Des fonds publics ont également été échangés, cette fois-ci contre des votes, avec le maire d’extrême droite de Lima, numéraire de l’Opus Dei et  flagellant avéré Rafael López Aliaga. Face à une désapprobation publique croissante, atteignant déjà les 70%, le maire a proposé une série de projets d’infrastructure monumentaux, travaillant par l’intermédiaire du conseil municipal pour approuver environ 1 milliard d’euros de dette pour des travaux publics douteux, a constaté le contrôleur général de la République.

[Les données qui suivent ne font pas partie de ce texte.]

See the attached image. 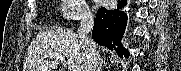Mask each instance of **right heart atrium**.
<instances>
[{
  "mask_svg": "<svg viewBox=\"0 0 181 71\" xmlns=\"http://www.w3.org/2000/svg\"><path fill=\"white\" fill-rule=\"evenodd\" d=\"M63 15L67 19H86L89 10L83 0H65L63 2Z\"/></svg>",
  "mask_w": 181,
  "mask_h": 71,
  "instance_id": "d8ad5b80",
  "label": "right heart atrium"
}]
</instances>
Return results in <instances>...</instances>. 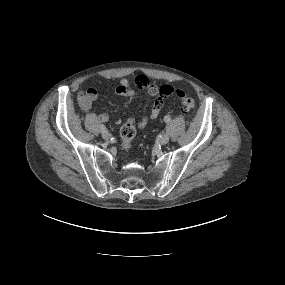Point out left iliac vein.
<instances>
[{
    "label": "left iliac vein",
    "mask_w": 285,
    "mask_h": 285,
    "mask_svg": "<svg viewBox=\"0 0 285 285\" xmlns=\"http://www.w3.org/2000/svg\"><path fill=\"white\" fill-rule=\"evenodd\" d=\"M169 140H170V137L167 134H163L160 137L159 142L164 145V144H167Z\"/></svg>",
    "instance_id": "obj_1"
}]
</instances>
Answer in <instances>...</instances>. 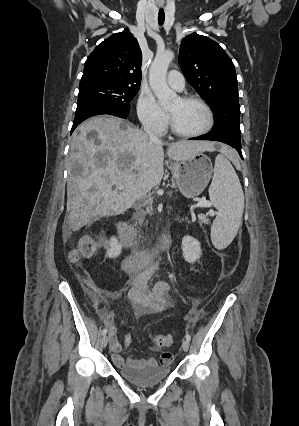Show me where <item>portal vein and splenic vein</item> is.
<instances>
[{"label": "portal vein and splenic vein", "instance_id": "1", "mask_svg": "<svg viewBox=\"0 0 299 426\" xmlns=\"http://www.w3.org/2000/svg\"><path fill=\"white\" fill-rule=\"evenodd\" d=\"M117 188L119 190H123L124 186L122 184L117 185ZM197 207H211V203L207 201L205 198L200 199L196 204L192 205L190 210L193 212V210Z\"/></svg>", "mask_w": 299, "mask_h": 426}]
</instances>
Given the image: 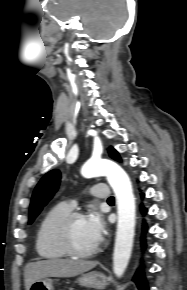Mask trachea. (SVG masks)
Wrapping results in <instances>:
<instances>
[{"label":"trachea","mask_w":187,"mask_h":290,"mask_svg":"<svg viewBox=\"0 0 187 290\" xmlns=\"http://www.w3.org/2000/svg\"><path fill=\"white\" fill-rule=\"evenodd\" d=\"M108 201H114V197L111 196Z\"/></svg>","instance_id":"3493384b"}]
</instances>
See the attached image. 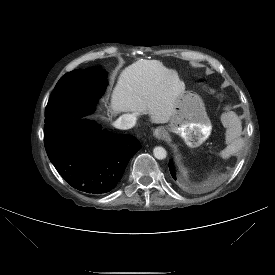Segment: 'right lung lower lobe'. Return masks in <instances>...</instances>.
Listing matches in <instances>:
<instances>
[{"instance_id":"right-lung-lower-lobe-1","label":"right lung lower lobe","mask_w":275,"mask_h":275,"mask_svg":"<svg viewBox=\"0 0 275 275\" xmlns=\"http://www.w3.org/2000/svg\"><path fill=\"white\" fill-rule=\"evenodd\" d=\"M105 85L101 79L102 92ZM81 115L45 125L47 155L72 187L92 194L109 192L141 145L134 136L108 132L95 121L80 119Z\"/></svg>"}]
</instances>
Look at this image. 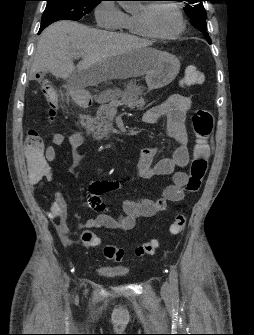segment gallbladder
<instances>
[{
	"label": "gallbladder",
	"instance_id": "gallbladder-1",
	"mask_svg": "<svg viewBox=\"0 0 254 335\" xmlns=\"http://www.w3.org/2000/svg\"><path fill=\"white\" fill-rule=\"evenodd\" d=\"M40 76H41V78H42V77L44 76V73H41Z\"/></svg>",
	"mask_w": 254,
	"mask_h": 335
}]
</instances>
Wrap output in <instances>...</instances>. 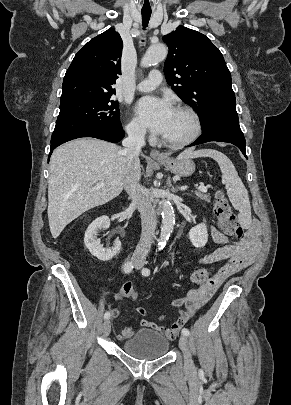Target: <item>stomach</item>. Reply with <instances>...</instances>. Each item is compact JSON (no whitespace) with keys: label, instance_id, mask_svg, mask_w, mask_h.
Here are the masks:
<instances>
[{"label":"stomach","instance_id":"stomach-1","mask_svg":"<svg viewBox=\"0 0 291 405\" xmlns=\"http://www.w3.org/2000/svg\"><path fill=\"white\" fill-rule=\"evenodd\" d=\"M158 162L170 172L183 177L192 175L195 170V164L188 158H165Z\"/></svg>","mask_w":291,"mask_h":405}]
</instances>
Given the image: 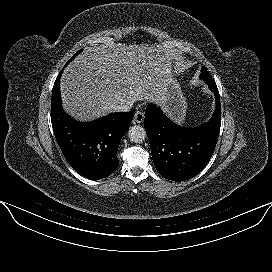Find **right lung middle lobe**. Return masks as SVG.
<instances>
[{
    "label": "right lung middle lobe",
    "mask_w": 272,
    "mask_h": 272,
    "mask_svg": "<svg viewBox=\"0 0 272 272\" xmlns=\"http://www.w3.org/2000/svg\"><path fill=\"white\" fill-rule=\"evenodd\" d=\"M81 51H82V50L78 51L75 55H73V57L68 61V63H69V62H70V61H71V60H72L79 52H81ZM68 63H67V64H68ZM67 64H66V65H67Z\"/></svg>",
    "instance_id": "obj_1"
}]
</instances>
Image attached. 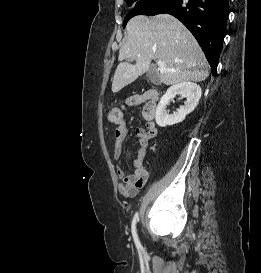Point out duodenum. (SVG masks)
<instances>
[{"label":"duodenum","instance_id":"obj_1","mask_svg":"<svg viewBox=\"0 0 261 273\" xmlns=\"http://www.w3.org/2000/svg\"><path fill=\"white\" fill-rule=\"evenodd\" d=\"M158 91L156 89H153L150 91V97L153 101H156L158 99Z\"/></svg>","mask_w":261,"mask_h":273}]
</instances>
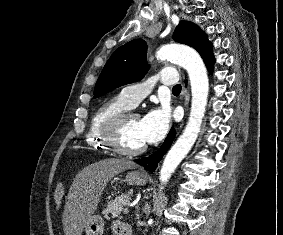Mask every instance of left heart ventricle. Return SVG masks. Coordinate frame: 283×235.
<instances>
[{"label":"left heart ventricle","instance_id":"left-heart-ventricle-1","mask_svg":"<svg viewBox=\"0 0 283 235\" xmlns=\"http://www.w3.org/2000/svg\"><path fill=\"white\" fill-rule=\"evenodd\" d=\"M139 121V117L132 116L123 125L119 139L127 149H137L145 144L140 134Z\"/></svg>","mask_w":283,"mask_h":235}]
</instances>
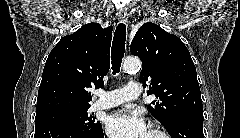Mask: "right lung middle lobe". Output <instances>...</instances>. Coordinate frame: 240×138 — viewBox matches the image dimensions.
<instances>
[{"label": "right lung middle lobe", "mask_w": 240, "mask_h": 138, "mask_svg": "<svg viewBox=\"0 0 240 138\" xmlns=\"http://www.w3.org/2000/svg\"><path fill=\"white\" fill-rule=\"evenodd\" d=\"M88 109L89 107L65 108L42 113L36 115L35 126L50 122H67L87 132L99 130L102 128L101 123L88 115Z\"/></svg>", "instance_id": "right-lung-middle-lobe-1"}]
</instances>
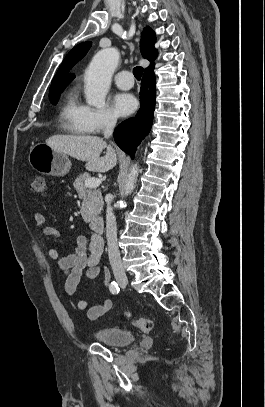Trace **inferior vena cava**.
<instances>
[{"label":"inferior vena cava","mask_w":265,"mask_h":407,"mask_svg":"<svg viewBox=\"0 0 265 407\" xmlns=\"http://www.w3.org/2000/svg\"><path fill=\"white\" fill-rule=\"evenodd\" d=\"M116 125V118L108 114L105 117L104 137L109 138ZM106 237L108 245V255L113 274L116 278H125V270L122 265L120 252L117 243V226L116 219L110 204L107 205L106 210Z\"/></svg>","instance_id":"inferior-vena-cava-1"}]
</instances>
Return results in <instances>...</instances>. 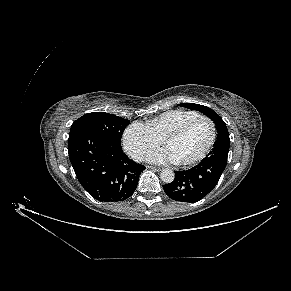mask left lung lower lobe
<instances>
[{
  "label": "left lung lower lobe",
  "instance_id": "1",
  "mask_svg": "<svg viewBox=\"0 0 291 291\" xmlns=\"http://www.w3.org/2000/svg\"><path fill=\"white\" fill-rule=\"evenodd\" d=\"M230 141L215 142L212 151L198 165L186 171H176L173 182L163 185L173 200L194 203L210 193L223 173Z\"/></svg>",
  "mask_w": 291,
  "mask_h": 291
}]
</instances>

Cette dette, qui hypothéquerait plusieurs sources de revenus vitales pour la ville pendant 20 ans ou plus, a attiré l’attention du Conseil fiscal, une branche technique du ministère de l’Économie et des Finances. Agacé, López Aliaga s’en prend au président du conseil, l’économiste Carlos Oliva, et se plaint à Boluarte. Cela a coïncidé avec les délibérations du Congrès sur les allégations de l’opposition contre Boluarte dans le scandale Rolex, et alors que les nouveaux membres du Cabinet attendaient que l’Assemblée ratifie leurs nominations. 

En fin de compte, Carlos Oliva a été licencié et le ministère de l’Économie et des Finances a approuvé l’accord sur la dette. Ensuite, les législateur·rice·s représentant le parti du maire López, Renovación Popular, aligné·es sur l’extrême droite espagnole Vox, sont devenu·es un bouclier efficace pour Boluarte. Leurs votes ont définitivement mis de côté toutes les accusations portées contre la présidente, au moins temporairement. 

Boluarte, reconnaissante, augmenta le budget du Congrès de la République et ses membres s’octroyèrent rapidement une augmentation afin de pouvoir profiter d’une vie encore plus confortable.

La fin pourrait-elle être proche pour Boluarte ? 

Cependant, Boluarte manque de temps. Le Congrès n’a besoin d’elle que le temps d’ assurer son emprise sur le processus électoral, car la majorité législative d’extrême droite serait rayée de la carte lors d’élections équitables, et ils le savent. Le Congrès a son objectif en vue : l’extrême droite est proche de contrôler deux piliers du système électoral, l’Office national des processus électoraux (ONPE) et le Registre national d’identification et d’état civil (RENIEC) ; il ne lui reste qu’à contrôler le Jury national des élections (JNE). En attendant, il fait adopter des lois les unes après les autres afin de créer des bases qui lui seront favorables.

Pour sa part, Boluarte a dissous l’équipe spéciale DIVIAC (High-Complexity Investigations Division), mais a été rattrapée par le temps, , car l’enquête impressionnante et rigoureuse de l’équipe s’est terminée par l’arrestation de son frère et de son avocat, accusés de trafic d’influence et de constitution d’organisation criminelle. Les preuves rassemblées pourraient également impliquer la présidente. 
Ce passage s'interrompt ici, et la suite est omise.